1079 Letter Tile Possibilities 活字印刷
Description:
You have n tiles, where each tile has one letter tiles[i] printed on it.
Return the number of possible non-empty sequences of letters you can make using the letters printed on those tiles.
Example:
Example 1:
Input: tiles = "AAB"
Output: 8
Explanation: The possible sequences are "A", "B", "AA", "AB", "BA", "AAB", "ABA", "BAA".
Example 2:
Input: tiles = "AAABBC"
Output: 188
Example 3:
Input: tiles = "V"
Output: 1
Constraints:
1 <= tiles.length <= 7
tiles consists of uppercase English letters.
题目描述:
你有一套活字字模 tiles,其中每个字模上都刻有一个字母 tiles[i]。
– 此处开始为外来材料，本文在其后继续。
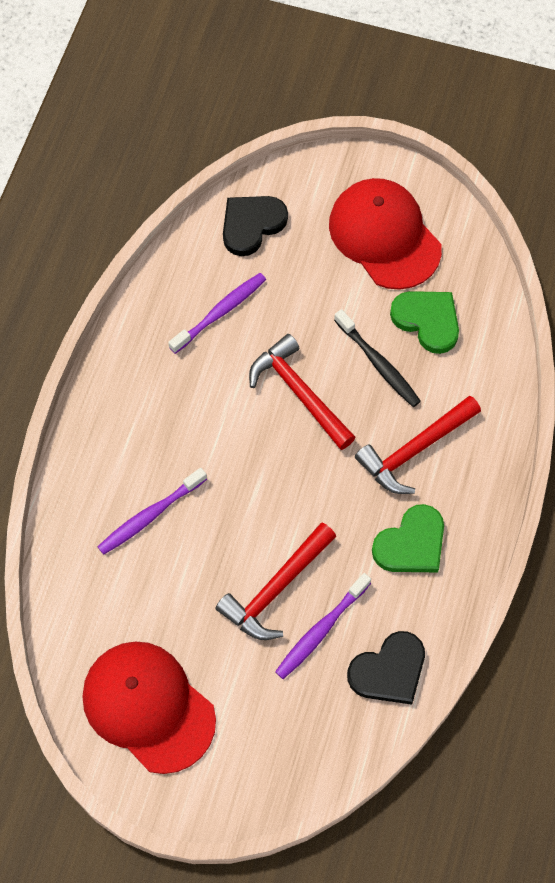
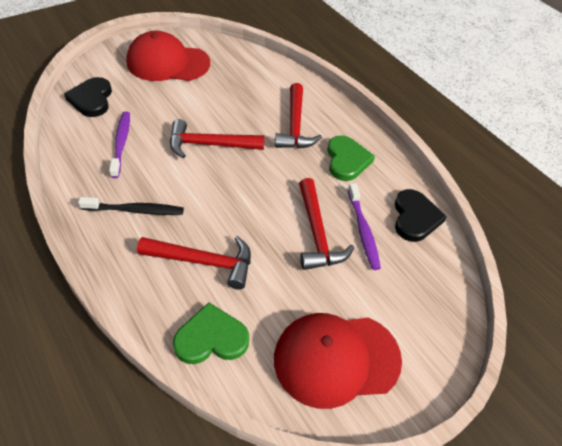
camera: 55 degrees left, 15 degrees down
(150, 516) = (203, 262): purple toothbrush -> red hammer
(378, 364) = (232, 107): black toothbrush -> black toothbrush (135, 210)
(427, 321) = (231, 78): green heart -> green heart (211, 338)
返回你可以印出的非空字母序列的数目。
注意:本题中,每个活字字模只能使用一次。
示例 :
示例 1:
输入:"AAB"
输出:8
解释:可能的序列为 "A", "B", "AA", "AB", "BA", "AAB", "ABA", "BAA"。
示例 2:
输入:"AAABBC"
输出:188
示例 3:
输入:"V"
输出:1
提示:
1 <= tiles.length <= 7
tiles 由大写英文字母组成
思路:
DFS
本质上就是求字符串的非空子集
先计算每一个字符出现的次数
再对出现的次数进行深度优先搜索去重即可
时间复杂度O(2 ^ n), 空间复杂度O(1)
代码:
C++:
class Solution
{
public:
int numTilePossibilities(string tiles)
{
vector<int> count(26);
for (const auto& c : tiles) ++count[c - 'A'];
return dfs(count);
}
private:
int dfs(vector<int>& count)
{
int result = 0;
for (int i = 0; i < 26; i++)
{
if (count[i])
{
++result;
--count[i];
result += dfs(count);
++count[i];
}
}
return result;
}
};
Java:
class Solution {
public int numTilePossibilities(String tiles) {
int[] count = new int[26];
for (char c : tiles.toCharArray()) ++count[c - 'A'];
return dfs(count);
}
private int dfs(int[] count) {
int sum = 0;
for (int i = 0; i < 26; i++) {
if (count[i] > 0) {
sum++;
count[i]--;
sum += dfs(count);
count[i]++;
}
}
return sum;
}
}
Python:
class Solution:
def numTilePossibilities(self, tiles: str) -> int:
return len(set([j for i in range(1, len(tiles) + 1) for j in permutations(tiles, i)]))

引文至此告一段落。